I carefully analyzed the white paper $ROBO — and, frankly, the entire document can be reduced to a single phrase.

Not about loud stories of 'decentralized robotic networks'.

$ROBO

#RoboToken

Not about futurism.

But about this:

the protocol's revenues will be used for buybacks on the open market.

This is exactly where the most interesting things begin.

Because this detail radically changes the nature of the token.

$ROBO ceases to be just a 'governance token' — and transforms into an asset backed by buyback.

And we already know what's wrong with governance tokens:

the right to vote is not particularly needed by anyone,

there is no real demand,

the price is sustained by narrative and belief.

Here — another model.

If the protocol generates income →

this income goes to buyback →

buyback reduces supply →

pressure on the price becomes systemic rather than speculative.

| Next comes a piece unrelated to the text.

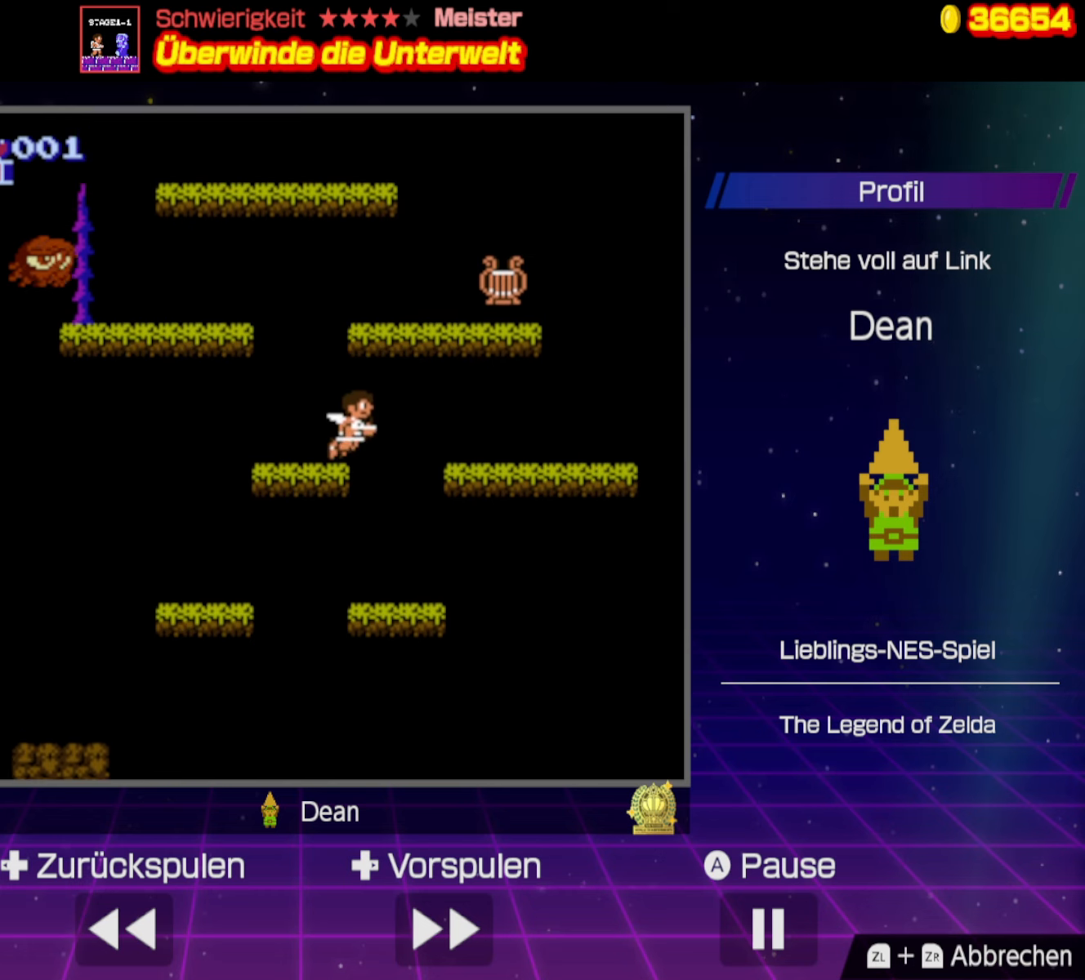
{"buttons": ["A", "DPAD_RIGHT"], "events": [[67, "DPAD_RIGHT", "down"]]}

At Fabric Foundation, everything is tied to real activity:

robots perform tasks → commissions are paid → protocol income is generated.

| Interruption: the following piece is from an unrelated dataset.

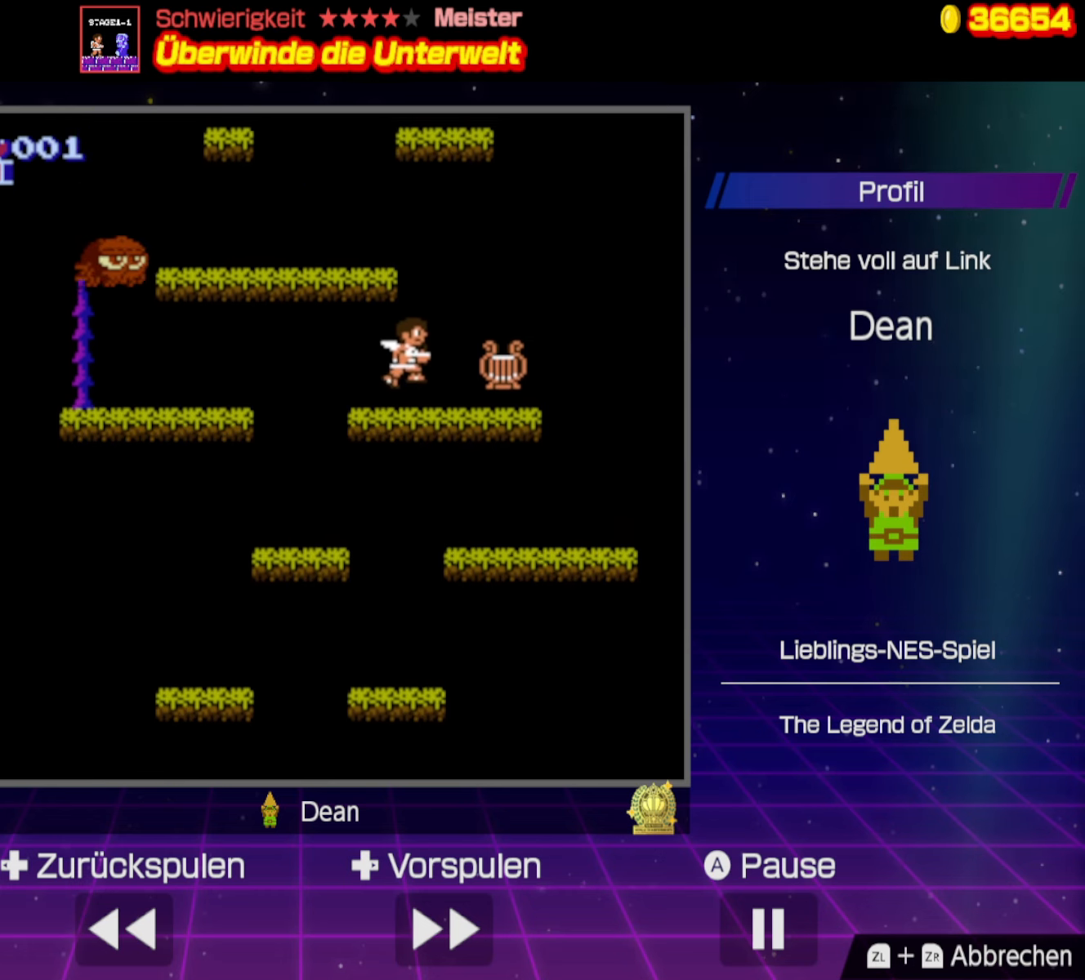
{"buttons": ["DPAD_LEFT"], "events": [[84, "A", "up"], [150, "DPAD_RIGHT", "up"], [300, "DPAD_LEFT", "down"], [434, "DPAD_LEFT", "up"], [484, "DPAD_LEFT", "down"]]}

More machines → more tasks → more income → stronger buyback.

This is no longer a story about 'we believe / we don't believe'.

This is an attempt to build a closed economic model where demand is generated outside the crypto market — in the physical world.

And this is a key point.

Such a mechanism does not require constant emotional fueling.

It works if the network itself works.

But here lies the main risk.

If by 2026 the network does not reach a critical mass of connected devices —

all this logic will remain a beautiful theory.

Without real income, buyback is just an empty sound.

But if the model does launch…

these six words — 'protocol income buyback' — may turn out to be more important than everything else in the document.

The question remains open:

how sustainable and honestly designed do you think such a mechanism is?